A coleção “Um SerTão Cariri”, foi uma das mais lindas da semana da moda em São Paulo, e isso foi resultado de um trabalho que nordestinos fazem quando se unem. Nós temos essa força que apesar de dizerem a nós onde devemos estar e o que somos, a gente não baixa a cabeça pra ninguém. Nem mesmo para aqueles governantes que nos querem fazer sofrer. Então uniu-se uma maravilhosa equipe de alunos criativos, com artes e sabedoria peculiares, e ao Mestre Espedito, que é um exemplo de artista. Espedito inspira por não sair de sua terra e ganhar o mundo para se dizer artista, pois é justamente isso que nos dizem. “Ah, você devia ir morar em São Paulo”, “Ah, você devia ir para tal lugar”. Mas ai vejo Espedito com sua arte única e ganhando o mundo sem precisar morar numa capital.
Da mesma forma que não compramos tudo que vem de lá para cá, nós artistas do nordeste devemos respeitar o espaço que vivemos e mudar a nossa volta essa realidade. Devemos Ser inspiração para quem chega e ver que nossa terra é encantadora. E isso não vale só pelo Cariri, mas para o nordeste inteiro. Quando eu participei dessas criações com os colegas, estava havendo Vaquejada em Brejo Santo. Pesquisei a vida dos vaqueiros, pesquisei sobre as roupas, a história e todas as peças que foram inspiradas nos gibão dos Vaqueiros estavam lá.

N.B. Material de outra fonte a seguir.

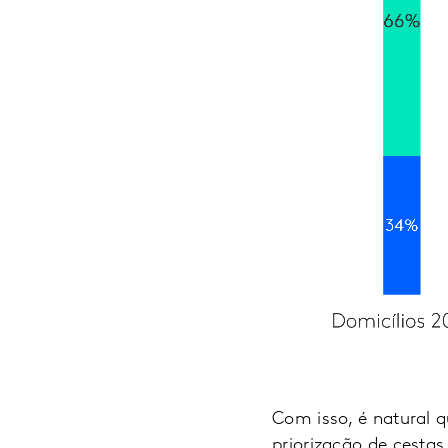
Com isso, é natural 
priorização de cestas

Sobre a nossa arte de alunos o que posso dizer é que fomos genuínos, e juntos ao olhar da Amapô, e assim, surgiu uma coleção colorida, urbana, que mostra um nordeste que tá crescendo a sua maneira. Muitos podem estranhar os estilos da roupas. Mas nós sabemos a importância de cada peça ali, costura e paetê, deu trabalho, e é cansativo, foi feito com cuidado e pesquisa. Eu por exemplo, optei por pintar uma peça de roupa a mão, com artes da região, com cores fortes, e que se forem procurar, cada desenho daquele tem uma história e vem de outros artistas que dão vida ao lugar.
E eu não fiz isso sozinho, NÓS fizemos, e agora é hora dos artistas se unirem, pois melhor que conquistar um sonho sozinho, é conquistar algo ao lado de alguém que ama a arte. E unidos ninguém nos destrói facilmente.
Um obrigado ao Senac Ceará pela oportunidade, Ariane Moraes, Espedito por ter encarado mais um desafio, e a Amapô que nos elevou.